What you used in script_score of the Function Score query, you can copy into the Script Score query. No changes here.

weight

weight function can be implemented in the Script Score query through the following script:

  1. "script" : {
  2. "source" : "params.weight * _score",
  3. "params": {
  4. "weight": 2
  5. }
  6. }
random_score

Use randomScore function as described in random score function.

field_value_factor

field_value_factor function can be easily implemented through script:

  1. "script" : {
  2. "source" : "Math.log10(doc['field'].value * params.factor)",
  3. "params" : {
  4. "factor" : 5
  5. }
  6. }

For checking if a document has a missing value, you can use doc['field'].size() == 0. For example, this script will use a value 1 if a document doesn’t have a field field:

  1. "script" : {
  2. "source" : "Math.log10((doc['field'].size() == 0 ? 1 : doc['field'].value()) * params.factor)",
  3. "params" : {
  4. "factor" : 5
  5. }
  6. }

This table lists how field_value_factor modifiers can be implemented through a script:

ModifierImplementation in Script Score

none

-

log

Math.log10(doc[‘f’].value)

log1p

Math.log10(doc[‘f’].value + 1)

log2p

Math.log10(doc[‘f’].value + 2)

ln

Math.log(doc[‘f’].value)

ln1p

Math.log(doc[‘f’].value + 1)

ln2p

Math.log(doc[‘f’].value + 2)

square

Math.pow(doc[‘f’].value, 2)

sqrt

Math.sqrt(doc[‘f’].value)

reciprocal

1.0 / doc[‘f’].value

decay functions

The script_score query has equivalent decay functions that can be used in scripts.

Functions for vector fields

During vector functions’ calculation, all matched documents are linearly scanned. Thus, expect the query time grow linearly with the number of matched documents. For this reason, we recommend to limit the number of matched documents with a query parameter.

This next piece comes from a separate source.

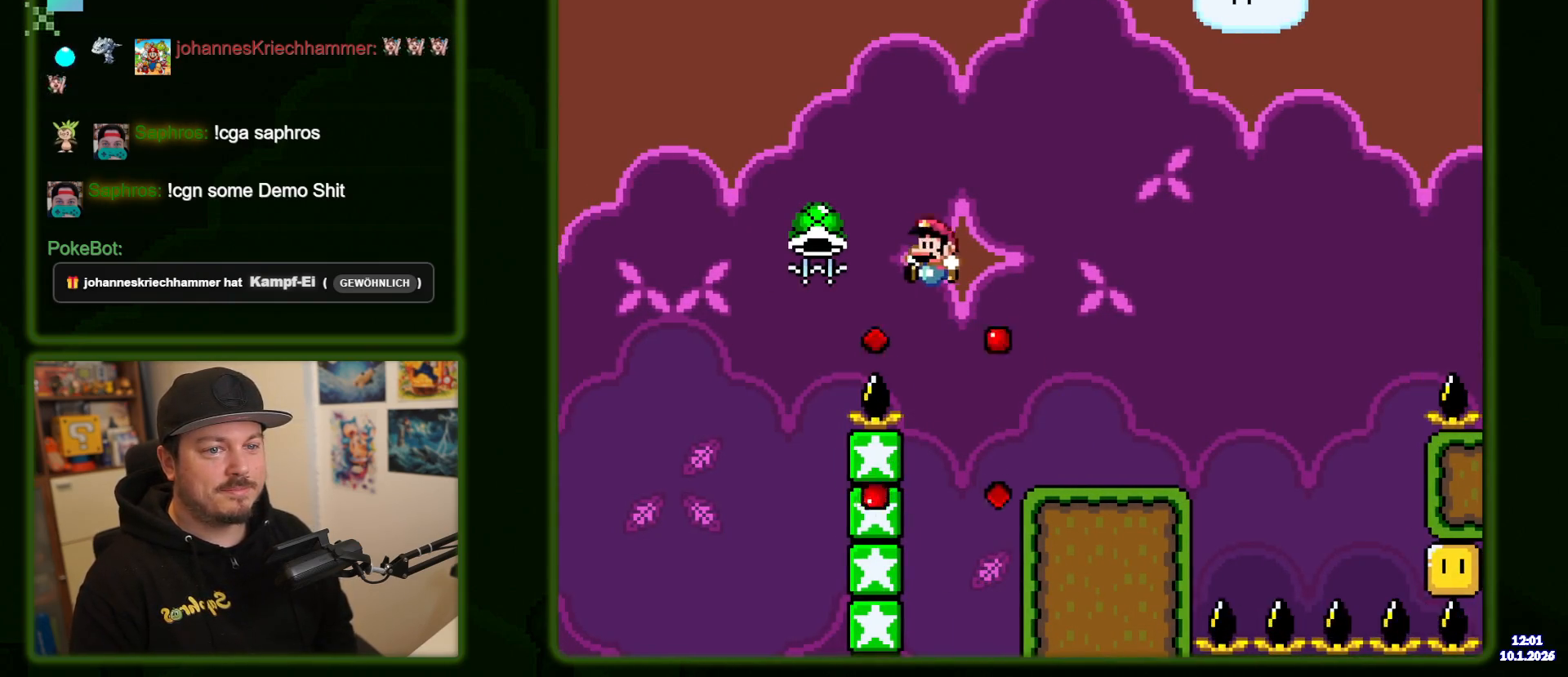
{"buttons": ["B", "Y", "DPAD_UP"], "events": [[167, "DPAD_LEFT", "up"], [200, "DPAD_RIGHT", "down"], [217, "DPAD_UP", "down"], [317, "Y", "up"], [350, "DPAD_RIGHT", "up"], [400, "DPAD_LEFT", "down"], [400, "Y", "down"], [500, "DPAD_LEFT", "up"]]}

This is the list of available vector functions and vector access methods:

  1. cosineSimilarity – calculates cosine similarity
  2. dotProduct – calculates dot product
  3. l1norm – calculates L1 distance
  4. hamming – calculates Hamming distance
  5. l2norm - calculates L2 distance
  6. doc[].vectorValue – returns a vector’s value as an array of floats
  7. doc[].magnitude – returns a vector’s magnitude

The cosineSimilarity function is not supported for bit vectors.

The recommended way to access dense vectors is through the cosineSimilarity, dotProduct, l1norm or l2norm functions. Please note however, that you should call these functions only once per script. For example, don’t use these functions in a loop to calculate the similarity between a document vector and multiple other vectors. If you need that functionality, reimplement these functions yourself by accessing vector values directly.

Let’s create an index with a dense_vector mapping and index a couple of documents into it.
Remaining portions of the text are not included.